A former Brooklyn Center woman has been charged with investment fraud for allegedly exploiting her connections in Minnesota’s Hmong community to convince people to invest approximately $450,000 in a nonexistent ginseng farm in Wisconsin.

The Hennepin County Attorney’s Office has charged Mai Vu Vang, 48, with six counts of theft by swindle. Casino and horse track records indicate that Vang spent much of the money on gambling, according to the county attorney’s office. 

Investigators believe she is currently in Georgia, and ask that anyone with knowledge of her whereabouts contact their local law enforcement. 

“These cases are always so sad,” Hennepin County Attorney Mike Freeman said. “Ms. Vang preyed on people who trusted her by telling a series of lies. Their losses were substantial and we hope to prove in court that she is guilty of fraud and should be sent to prison.”

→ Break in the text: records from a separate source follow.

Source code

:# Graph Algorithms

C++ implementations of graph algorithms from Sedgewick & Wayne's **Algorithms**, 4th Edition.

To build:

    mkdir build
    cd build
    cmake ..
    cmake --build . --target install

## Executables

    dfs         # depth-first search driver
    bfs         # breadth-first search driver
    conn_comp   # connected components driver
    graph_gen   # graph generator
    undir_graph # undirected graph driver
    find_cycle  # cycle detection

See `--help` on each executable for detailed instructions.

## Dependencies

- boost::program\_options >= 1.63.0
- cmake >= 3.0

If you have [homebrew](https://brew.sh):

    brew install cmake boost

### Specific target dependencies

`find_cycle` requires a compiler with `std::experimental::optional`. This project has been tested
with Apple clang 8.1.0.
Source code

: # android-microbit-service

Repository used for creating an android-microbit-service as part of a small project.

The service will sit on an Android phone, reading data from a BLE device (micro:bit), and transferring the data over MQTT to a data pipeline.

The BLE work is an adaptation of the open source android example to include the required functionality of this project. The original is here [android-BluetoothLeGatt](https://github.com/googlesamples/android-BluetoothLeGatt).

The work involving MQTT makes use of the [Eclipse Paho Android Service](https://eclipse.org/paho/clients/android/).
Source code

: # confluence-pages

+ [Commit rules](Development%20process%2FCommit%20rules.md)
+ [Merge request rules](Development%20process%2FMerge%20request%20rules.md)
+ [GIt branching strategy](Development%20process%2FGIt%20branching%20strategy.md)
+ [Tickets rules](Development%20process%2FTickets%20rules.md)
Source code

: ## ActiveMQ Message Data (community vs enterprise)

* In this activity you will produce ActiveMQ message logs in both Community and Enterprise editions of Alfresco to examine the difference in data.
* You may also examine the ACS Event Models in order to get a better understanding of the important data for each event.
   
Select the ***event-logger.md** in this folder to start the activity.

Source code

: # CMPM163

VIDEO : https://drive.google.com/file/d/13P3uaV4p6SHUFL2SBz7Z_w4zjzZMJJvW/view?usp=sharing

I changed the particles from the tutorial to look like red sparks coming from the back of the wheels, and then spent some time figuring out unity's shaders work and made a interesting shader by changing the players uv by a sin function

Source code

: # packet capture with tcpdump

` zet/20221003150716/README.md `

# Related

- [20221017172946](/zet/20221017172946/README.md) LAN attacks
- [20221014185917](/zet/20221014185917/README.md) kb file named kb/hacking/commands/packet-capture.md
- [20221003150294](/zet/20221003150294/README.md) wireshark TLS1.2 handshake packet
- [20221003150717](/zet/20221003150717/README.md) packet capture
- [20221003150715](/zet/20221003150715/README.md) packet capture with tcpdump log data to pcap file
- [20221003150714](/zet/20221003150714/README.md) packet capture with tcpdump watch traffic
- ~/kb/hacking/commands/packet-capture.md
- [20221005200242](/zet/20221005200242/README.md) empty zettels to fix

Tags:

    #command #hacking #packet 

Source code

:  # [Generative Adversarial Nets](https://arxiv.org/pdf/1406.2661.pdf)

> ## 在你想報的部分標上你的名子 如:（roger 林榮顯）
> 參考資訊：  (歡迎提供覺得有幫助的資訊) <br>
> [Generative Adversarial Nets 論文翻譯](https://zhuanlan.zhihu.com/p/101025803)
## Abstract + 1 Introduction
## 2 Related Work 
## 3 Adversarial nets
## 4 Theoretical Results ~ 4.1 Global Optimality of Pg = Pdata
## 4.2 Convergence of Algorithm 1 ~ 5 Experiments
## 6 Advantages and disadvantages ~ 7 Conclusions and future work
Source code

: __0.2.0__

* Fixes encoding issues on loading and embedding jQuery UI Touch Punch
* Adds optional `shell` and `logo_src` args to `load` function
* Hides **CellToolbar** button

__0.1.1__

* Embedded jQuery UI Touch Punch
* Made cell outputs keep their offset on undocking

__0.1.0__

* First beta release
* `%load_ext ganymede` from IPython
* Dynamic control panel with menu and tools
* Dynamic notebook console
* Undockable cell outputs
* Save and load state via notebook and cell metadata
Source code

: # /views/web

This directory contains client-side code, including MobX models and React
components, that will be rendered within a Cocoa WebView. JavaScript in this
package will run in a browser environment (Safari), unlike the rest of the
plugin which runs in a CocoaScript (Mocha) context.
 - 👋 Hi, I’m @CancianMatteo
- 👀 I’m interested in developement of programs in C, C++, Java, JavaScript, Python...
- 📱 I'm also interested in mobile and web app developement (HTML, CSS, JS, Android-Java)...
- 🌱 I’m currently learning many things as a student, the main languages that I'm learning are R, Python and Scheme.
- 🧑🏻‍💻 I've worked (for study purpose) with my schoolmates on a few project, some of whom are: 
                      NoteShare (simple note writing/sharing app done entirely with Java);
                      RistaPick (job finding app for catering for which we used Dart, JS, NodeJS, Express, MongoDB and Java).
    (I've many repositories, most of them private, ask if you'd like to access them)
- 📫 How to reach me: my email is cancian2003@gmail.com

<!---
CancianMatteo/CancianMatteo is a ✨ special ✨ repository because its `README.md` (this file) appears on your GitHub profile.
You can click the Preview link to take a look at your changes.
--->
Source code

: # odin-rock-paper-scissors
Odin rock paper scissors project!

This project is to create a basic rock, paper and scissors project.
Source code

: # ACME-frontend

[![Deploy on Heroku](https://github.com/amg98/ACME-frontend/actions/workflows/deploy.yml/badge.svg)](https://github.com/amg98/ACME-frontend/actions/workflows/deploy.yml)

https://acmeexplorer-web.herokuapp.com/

Vang’s alleged scheme, detailed in a criminal complaint compiled by a special agent with the Minnesota Department of Commerce Fraud Bureau, involved convincing fellow Hmong community members—some of whom she knew through church—that she owned a ginseng farm in Wausau, Wisconsin and had connections with ginseng buyers in China. 

The report show Vang charged $3,500 to $4,000 per acre, and convinced her victims that her Chinese buyers were offering $75,000,00 an acre. Sometimes she told the victims she was selling them farmland, other times she said she was offering the crop on the land but not the land itself.  Between 2012 and 2014, nine people paid into Vang’s scheme, the report says, including a Minneapolis couple who cashed in their retirement accounts. One woman, the report explains, “suffers from the aftereffects of polio and was hoping to quit work based on the return of this investment.”      

“This is a disturbing case of affinity fraud,” said Commerce Department commissioner Jessica Looman in a prepared statement. “Vang targeted fellow members of the Hmong community, including several she met through church. She befriended them to gain their trust and then she stole their hard-earned savings.”

Vang demanded that all payments be made in cash, and had an alternating set of stories as to why. Sometimes, it was because she was going through a divorce and needed money. In other occasions, it was because she had cancer and was dying, the report says. She also told her investors that she needed the money to purchase property in Jerusalem or pay back taxes on the ginseng farm, according to the report. 

But the investigator found no record that Vang was a registered ginseng grower or dealer in Wisconsin. He did find, however, that  between 2012 and 2014, records from Mystic Lake Casino showed Vang spent  more than one million dollars. Her buy in, or the amount she used buy chips or play the slot machines, allegedly increased each year as her scheme grew: In 2012, it was less than $75,000, but by 2014, it had swelled to nearly $665,000. She also spent more than $27,000 at Running Aces Harness Park, a casino and racetrack in Columbus, in October of 2014.

The case was investigated by the Minnesota Commerce Fraud Bureau and the Fridley Police.